§ Selected excerpt:

- Opening Delimiter -

The code-review pipeline

Every pattern runs the same review:

prepare_diff -> filter_diff -> [ security || performance || ux? ] -> judge
  • prepare_diff turns a GitHub PR URL into per-file patches. Public repos need no token.
  • filter_diff drops noise: lock files, minified assets, source maps, and bundles.
  • security and performance always run in parallel. ux joins when the diff touches frontend files (.tsx, .jsx, .vue, .css, and so on).
  • judge consolidates findings into an approve / request-changes verdict.

Trigger one against any deployed or local web service:

curl -s -X POST "$SERVICE_URL/api/reviews" \
  -H 'content-type: application/json' \
  -d '{"prUrl":"https://github.com/octocat/Hello-World/pull/9681"}'

Configuration

All patterns read the same env:

Var Used by Notes
ANTHROPIC_API_KEY / OPENAI_API_KEY all Optional. Deterministic mock model if absent
AGENT_MODEL=mock all Force the mock model even with a key
DATABASE_URL naive-agent, queue-agents, workflow-agents Postgres. In-memory fallback when unset
VALKEY_URL queue-agents Queue and pub/sub. Defaults to redis://127.0.0.1:6379
PORT web tiers Defaults to 3000
GITHUB_TOKEN all Optional. Raises rate limits and enables private-repo diffs
RENDER_USE_LOCAL_DEV workflow-agents Set to true only for local dev
RENDER_LOCAL_DEV_URL workflow-agents Local Workflow task server URL
RENDER_API_KEY workflow-agents Required in production Workflow dispatch
RENDER_WORKFLOW_SLUG workflow-agents Required in production. Name or slug of the Workflow service to run

Testing

All suites run against the deterministic mock model, so they need no LLM provider API key:

pytest                          # everything
pytest tests/unit               # pure logic
pytest tests/integration        # per-pattern app + worker kv contract
pytest tests/e2e                # end-to-end naive + workflow flows

The test_queue_kv integration test is the red-to-green check for the Session 1 exercise. It requires a local Valkey/Redis:

VALKEY_URL=redis://127.0.0.1:6379 pytest tests/integration/test_queue_kv.py -v

Troubleshooting test_queue_kv

The queue kv test needs a running Valkey (or Redis) instance. If it hangs or skips:

Symptom Cause Fix
All tests show "skipped" VALKEY_URL not set in the environment Run with the var inline: VALKEY_URL=redis://127.0.0.1:6379 pytest tests/integration/test_queue_kv.py -v
ConnectionError / Connection refused No Valkey/Redis server running Start one first: valkey-server & or docker run -d -p 6379:6379 valkey/valkey or redis-server &
Tests pass but pytest hangs Open Redis connections preventing exit (fixed in recent commits) Update to the latest code; if still stuck, press Ctrl-C — results are valid

Notes

  • This is a uv workspace monorepo (shared/* and the three packages/*). Install from the root with uv sync — this installs all workspace members and their dependencies (including redis) into the root venv, so uv run pytest works without extra flags.

- Closing Delimiter -

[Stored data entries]
- Opening Delimiter -

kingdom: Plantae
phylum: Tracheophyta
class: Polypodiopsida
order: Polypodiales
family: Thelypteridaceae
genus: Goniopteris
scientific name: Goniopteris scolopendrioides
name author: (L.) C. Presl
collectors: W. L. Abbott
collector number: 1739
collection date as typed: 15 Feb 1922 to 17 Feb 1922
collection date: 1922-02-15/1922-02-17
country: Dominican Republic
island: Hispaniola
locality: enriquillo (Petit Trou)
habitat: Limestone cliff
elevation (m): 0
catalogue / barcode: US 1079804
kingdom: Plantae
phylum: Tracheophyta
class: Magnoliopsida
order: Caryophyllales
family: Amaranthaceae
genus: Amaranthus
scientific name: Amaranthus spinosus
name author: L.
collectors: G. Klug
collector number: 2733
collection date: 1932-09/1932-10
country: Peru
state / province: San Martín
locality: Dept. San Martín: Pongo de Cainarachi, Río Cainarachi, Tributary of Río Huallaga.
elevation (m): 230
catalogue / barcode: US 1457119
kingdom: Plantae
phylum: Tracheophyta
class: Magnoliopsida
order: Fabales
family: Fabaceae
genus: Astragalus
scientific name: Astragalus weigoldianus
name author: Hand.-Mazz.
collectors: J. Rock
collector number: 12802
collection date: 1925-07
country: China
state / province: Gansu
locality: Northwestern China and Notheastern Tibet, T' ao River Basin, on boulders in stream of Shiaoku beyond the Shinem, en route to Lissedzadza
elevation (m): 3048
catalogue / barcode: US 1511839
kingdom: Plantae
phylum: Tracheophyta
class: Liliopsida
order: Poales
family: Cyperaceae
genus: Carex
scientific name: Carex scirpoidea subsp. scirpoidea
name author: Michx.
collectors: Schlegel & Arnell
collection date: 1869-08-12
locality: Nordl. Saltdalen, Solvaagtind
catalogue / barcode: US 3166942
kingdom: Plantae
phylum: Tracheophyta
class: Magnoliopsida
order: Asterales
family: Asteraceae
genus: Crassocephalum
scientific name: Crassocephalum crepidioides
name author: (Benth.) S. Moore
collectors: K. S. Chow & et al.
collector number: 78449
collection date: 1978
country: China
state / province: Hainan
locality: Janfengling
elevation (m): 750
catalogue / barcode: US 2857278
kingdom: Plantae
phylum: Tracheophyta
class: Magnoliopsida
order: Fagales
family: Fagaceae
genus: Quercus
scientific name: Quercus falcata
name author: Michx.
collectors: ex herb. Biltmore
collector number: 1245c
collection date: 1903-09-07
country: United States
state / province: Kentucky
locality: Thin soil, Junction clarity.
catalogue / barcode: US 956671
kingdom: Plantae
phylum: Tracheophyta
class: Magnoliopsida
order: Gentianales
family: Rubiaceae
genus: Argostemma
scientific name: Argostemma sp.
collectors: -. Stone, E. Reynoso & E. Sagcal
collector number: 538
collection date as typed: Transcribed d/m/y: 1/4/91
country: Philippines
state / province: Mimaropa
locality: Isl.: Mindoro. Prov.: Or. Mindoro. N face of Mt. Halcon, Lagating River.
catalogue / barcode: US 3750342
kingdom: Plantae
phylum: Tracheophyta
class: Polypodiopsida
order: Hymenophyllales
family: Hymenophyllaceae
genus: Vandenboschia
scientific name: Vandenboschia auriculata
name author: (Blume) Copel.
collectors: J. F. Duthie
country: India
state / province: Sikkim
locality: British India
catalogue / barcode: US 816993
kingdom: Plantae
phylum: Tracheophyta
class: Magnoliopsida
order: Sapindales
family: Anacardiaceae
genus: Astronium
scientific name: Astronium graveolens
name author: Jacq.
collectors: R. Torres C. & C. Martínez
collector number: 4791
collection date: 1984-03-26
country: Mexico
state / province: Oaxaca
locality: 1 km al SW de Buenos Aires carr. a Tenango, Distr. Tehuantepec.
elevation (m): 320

- Closing Delimiter -

§ Work instructions:
1/ In the code-review pipeline document, what does the judge step produce?
2/ Decide whether each statement agrees with the code-review pipeline document: (a) The ux review runs on every diff. (b) Public repos need no token for prepare_diff. (c) VALKEY_URL is used by all patterns.
3/ Using the code-review pipeline document, explain why the test suites do not require an LLM provider API key.
The data has no connection to the code-review pipeline document.

§ Expected results:
1/ It consolidates the findings into an approve / request-changes verdict.

2/
(a) No: "ux joins when the diff touches frontend files (.tsx, .jsx, .vue, .css, and so on)."
(b) Yes: "Public repos need no token."
(c) No: "VALKEY_URL queue-agents Queue and pub/sub."

3/ All suites run against the deterministic mock model rather than a real provider. A provider API key is therefore not needed to run them.